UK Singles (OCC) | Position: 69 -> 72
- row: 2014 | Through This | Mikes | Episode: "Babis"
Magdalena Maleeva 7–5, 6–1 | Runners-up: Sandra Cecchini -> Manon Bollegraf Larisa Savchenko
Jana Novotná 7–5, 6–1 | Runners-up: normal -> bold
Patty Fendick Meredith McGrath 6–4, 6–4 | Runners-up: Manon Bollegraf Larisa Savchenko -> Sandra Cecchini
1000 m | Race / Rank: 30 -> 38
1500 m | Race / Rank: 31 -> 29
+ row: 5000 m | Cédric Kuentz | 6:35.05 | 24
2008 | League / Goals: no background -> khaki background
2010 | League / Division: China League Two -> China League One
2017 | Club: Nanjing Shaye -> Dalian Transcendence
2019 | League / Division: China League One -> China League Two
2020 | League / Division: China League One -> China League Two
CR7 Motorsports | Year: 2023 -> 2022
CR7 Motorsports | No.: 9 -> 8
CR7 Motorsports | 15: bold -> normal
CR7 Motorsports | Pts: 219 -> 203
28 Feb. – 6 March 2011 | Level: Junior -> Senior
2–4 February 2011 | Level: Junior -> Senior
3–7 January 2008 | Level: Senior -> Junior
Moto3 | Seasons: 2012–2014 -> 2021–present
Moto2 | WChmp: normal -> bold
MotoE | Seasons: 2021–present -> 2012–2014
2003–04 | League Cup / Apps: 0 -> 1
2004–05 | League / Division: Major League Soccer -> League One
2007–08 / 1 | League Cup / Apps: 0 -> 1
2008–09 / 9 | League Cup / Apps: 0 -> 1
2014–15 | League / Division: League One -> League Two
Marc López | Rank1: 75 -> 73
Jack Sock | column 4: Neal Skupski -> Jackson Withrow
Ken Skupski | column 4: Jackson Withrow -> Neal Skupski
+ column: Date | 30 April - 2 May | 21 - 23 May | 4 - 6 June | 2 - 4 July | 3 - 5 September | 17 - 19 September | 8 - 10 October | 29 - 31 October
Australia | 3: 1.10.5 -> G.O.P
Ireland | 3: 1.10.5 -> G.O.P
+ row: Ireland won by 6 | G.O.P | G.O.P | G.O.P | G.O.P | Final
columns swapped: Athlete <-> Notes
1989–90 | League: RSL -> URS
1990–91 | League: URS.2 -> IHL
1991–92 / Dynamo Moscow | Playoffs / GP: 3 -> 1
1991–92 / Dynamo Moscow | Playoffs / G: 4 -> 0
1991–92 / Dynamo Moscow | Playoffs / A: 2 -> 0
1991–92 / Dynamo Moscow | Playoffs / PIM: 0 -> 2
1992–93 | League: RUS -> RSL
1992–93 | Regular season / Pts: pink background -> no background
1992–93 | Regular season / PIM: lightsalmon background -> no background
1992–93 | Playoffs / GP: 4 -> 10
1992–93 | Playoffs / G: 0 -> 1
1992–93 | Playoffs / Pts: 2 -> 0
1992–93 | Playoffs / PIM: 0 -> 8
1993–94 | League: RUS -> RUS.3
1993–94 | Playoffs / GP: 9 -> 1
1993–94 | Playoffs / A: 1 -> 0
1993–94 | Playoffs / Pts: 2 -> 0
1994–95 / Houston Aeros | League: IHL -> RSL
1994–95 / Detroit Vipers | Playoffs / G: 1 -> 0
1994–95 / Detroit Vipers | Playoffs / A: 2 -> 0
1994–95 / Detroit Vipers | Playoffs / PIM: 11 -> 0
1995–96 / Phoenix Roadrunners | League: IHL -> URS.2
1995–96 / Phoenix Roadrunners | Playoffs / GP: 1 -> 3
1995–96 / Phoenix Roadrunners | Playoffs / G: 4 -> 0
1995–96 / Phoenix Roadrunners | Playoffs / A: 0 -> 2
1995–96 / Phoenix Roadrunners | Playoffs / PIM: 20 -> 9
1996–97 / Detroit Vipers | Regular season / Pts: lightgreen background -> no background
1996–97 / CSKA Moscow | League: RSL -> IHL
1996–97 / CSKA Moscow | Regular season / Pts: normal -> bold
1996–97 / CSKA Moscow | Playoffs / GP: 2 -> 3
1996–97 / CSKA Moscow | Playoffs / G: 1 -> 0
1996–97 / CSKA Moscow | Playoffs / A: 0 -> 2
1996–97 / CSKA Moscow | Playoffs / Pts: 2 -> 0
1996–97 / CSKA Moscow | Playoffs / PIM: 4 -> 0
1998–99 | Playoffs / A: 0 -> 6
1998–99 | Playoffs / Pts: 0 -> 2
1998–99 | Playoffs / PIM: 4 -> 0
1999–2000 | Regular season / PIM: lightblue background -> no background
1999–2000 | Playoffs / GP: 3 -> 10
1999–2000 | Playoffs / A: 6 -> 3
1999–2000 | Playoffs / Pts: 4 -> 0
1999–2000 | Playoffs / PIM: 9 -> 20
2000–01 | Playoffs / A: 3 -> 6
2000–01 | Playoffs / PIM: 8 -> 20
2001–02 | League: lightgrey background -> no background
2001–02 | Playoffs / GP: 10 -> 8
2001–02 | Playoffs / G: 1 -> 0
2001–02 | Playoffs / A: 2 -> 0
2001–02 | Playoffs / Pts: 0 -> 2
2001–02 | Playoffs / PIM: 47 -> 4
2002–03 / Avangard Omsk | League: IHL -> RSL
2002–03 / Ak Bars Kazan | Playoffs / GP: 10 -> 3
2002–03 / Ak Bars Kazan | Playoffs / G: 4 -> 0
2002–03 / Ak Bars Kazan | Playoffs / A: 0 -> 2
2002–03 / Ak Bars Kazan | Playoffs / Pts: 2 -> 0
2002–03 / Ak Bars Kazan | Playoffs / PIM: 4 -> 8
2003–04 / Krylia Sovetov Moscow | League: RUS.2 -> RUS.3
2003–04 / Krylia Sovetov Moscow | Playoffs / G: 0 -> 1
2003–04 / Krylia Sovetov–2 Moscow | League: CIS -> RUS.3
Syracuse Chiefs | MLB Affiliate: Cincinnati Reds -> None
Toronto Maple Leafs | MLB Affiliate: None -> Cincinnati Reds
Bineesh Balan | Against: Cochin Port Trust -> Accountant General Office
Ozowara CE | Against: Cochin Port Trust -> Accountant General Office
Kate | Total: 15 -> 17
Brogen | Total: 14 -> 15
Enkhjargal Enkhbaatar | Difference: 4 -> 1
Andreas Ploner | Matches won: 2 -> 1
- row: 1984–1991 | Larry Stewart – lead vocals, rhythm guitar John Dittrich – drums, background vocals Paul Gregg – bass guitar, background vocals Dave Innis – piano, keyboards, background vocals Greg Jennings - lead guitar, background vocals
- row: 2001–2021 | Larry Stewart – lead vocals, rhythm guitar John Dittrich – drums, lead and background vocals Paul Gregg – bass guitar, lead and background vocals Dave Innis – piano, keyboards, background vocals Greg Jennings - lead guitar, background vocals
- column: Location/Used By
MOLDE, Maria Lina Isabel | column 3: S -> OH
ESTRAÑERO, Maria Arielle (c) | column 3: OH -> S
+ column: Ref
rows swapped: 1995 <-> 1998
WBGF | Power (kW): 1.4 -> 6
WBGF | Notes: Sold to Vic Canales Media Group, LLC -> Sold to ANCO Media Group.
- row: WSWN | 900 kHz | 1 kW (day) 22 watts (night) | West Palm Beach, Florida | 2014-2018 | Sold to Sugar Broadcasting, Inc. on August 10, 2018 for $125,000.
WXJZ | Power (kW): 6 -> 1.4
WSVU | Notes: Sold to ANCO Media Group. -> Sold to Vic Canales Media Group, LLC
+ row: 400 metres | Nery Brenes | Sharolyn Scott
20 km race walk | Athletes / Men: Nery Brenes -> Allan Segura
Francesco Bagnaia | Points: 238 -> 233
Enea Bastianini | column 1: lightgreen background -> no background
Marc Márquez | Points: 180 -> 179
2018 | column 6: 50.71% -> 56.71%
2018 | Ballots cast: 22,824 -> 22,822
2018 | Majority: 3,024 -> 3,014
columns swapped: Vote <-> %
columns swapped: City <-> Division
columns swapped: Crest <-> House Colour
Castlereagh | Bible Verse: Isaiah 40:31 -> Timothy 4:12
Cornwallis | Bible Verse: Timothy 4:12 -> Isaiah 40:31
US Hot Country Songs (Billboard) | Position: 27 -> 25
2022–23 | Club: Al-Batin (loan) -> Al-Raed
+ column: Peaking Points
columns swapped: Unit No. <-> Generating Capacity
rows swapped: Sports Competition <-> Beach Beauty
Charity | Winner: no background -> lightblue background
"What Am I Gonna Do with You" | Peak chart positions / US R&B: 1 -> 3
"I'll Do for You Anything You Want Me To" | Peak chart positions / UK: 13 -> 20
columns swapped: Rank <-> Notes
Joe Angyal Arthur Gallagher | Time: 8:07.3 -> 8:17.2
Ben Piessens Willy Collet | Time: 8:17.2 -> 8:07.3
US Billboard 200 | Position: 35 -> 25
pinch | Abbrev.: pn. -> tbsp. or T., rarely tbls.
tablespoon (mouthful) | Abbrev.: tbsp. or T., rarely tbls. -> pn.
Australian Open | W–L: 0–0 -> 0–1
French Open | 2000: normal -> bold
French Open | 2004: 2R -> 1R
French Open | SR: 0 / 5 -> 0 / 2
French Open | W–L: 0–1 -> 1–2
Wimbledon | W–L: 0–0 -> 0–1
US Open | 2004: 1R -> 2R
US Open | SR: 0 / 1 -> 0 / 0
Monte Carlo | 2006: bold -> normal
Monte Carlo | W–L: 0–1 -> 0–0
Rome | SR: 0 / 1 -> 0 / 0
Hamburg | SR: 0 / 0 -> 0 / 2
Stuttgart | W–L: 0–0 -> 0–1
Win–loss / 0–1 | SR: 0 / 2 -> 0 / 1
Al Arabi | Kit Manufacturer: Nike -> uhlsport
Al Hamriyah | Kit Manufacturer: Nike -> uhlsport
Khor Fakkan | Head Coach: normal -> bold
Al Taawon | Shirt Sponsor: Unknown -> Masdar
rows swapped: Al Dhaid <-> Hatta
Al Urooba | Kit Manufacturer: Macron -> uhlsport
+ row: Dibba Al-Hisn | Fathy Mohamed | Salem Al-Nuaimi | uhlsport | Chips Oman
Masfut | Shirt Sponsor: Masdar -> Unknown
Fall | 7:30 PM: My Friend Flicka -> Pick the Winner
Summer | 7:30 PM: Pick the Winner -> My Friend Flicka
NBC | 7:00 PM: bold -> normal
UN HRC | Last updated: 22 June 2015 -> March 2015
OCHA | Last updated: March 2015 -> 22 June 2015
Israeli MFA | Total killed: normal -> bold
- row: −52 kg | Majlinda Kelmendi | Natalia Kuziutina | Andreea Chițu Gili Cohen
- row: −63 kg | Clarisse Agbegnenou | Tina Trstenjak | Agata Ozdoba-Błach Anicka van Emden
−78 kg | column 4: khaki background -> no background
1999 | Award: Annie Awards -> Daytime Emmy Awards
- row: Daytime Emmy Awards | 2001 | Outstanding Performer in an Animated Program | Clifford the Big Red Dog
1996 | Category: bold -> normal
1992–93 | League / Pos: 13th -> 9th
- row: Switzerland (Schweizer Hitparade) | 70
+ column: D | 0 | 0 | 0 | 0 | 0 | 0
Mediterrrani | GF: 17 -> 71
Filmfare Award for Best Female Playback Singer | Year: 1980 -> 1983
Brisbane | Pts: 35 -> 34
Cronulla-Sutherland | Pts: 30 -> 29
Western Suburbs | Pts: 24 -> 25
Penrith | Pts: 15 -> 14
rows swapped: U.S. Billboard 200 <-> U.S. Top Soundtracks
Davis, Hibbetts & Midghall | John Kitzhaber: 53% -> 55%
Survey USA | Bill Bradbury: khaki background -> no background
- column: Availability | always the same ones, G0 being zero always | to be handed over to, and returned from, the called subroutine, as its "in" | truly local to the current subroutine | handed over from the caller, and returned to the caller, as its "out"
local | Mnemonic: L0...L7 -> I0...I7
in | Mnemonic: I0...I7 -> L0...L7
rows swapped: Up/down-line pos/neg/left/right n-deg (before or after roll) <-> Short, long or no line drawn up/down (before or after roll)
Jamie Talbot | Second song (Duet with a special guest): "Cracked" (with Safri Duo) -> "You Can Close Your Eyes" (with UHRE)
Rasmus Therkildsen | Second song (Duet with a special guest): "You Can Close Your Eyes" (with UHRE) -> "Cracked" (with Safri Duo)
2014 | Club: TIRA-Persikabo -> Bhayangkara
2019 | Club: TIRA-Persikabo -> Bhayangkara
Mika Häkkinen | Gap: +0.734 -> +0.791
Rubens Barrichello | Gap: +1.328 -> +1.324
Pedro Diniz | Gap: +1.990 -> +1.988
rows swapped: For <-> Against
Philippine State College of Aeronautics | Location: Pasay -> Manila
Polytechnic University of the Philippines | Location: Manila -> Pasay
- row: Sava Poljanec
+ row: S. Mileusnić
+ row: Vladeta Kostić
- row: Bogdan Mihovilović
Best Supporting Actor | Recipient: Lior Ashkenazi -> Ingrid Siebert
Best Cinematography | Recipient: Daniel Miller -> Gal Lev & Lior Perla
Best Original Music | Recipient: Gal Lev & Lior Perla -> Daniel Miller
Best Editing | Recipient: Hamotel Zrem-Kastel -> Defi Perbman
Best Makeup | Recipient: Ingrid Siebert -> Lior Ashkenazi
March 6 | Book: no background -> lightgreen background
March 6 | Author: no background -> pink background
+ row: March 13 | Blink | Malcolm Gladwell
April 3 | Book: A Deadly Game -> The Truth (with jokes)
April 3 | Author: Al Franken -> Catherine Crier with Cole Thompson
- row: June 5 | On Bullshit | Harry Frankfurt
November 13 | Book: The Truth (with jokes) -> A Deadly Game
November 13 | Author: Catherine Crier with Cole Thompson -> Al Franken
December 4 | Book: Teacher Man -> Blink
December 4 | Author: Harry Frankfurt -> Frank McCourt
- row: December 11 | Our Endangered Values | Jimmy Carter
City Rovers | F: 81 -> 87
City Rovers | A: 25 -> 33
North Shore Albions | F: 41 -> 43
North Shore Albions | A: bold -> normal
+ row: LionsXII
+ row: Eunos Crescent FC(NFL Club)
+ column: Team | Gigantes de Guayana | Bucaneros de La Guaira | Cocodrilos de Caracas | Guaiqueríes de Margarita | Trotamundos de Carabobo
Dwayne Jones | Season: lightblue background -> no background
_ _ _ _ _ _ _
▶ _Work required_
Turn the data above, from its first line through the line containing "Jana Novotná 7–5, 6–1" (inclusive), into a JSON list of strings with one string per line and no blank lines.

▶ _Solution_
[
  "UK Singles (OCC) | Position: 69 -> 72",
  "- row: 2014 | Through This | Mikes | Episode: \"Babis\"",
  "Magdalena Maleeva 7–5, 6–1 | Runners-up: Sandra Cecchini -> Manon Bollegraf Larisa Savchenko",
  "Jana Novotná 7–5, 6–1 | Runners-up: normal -> bold"
]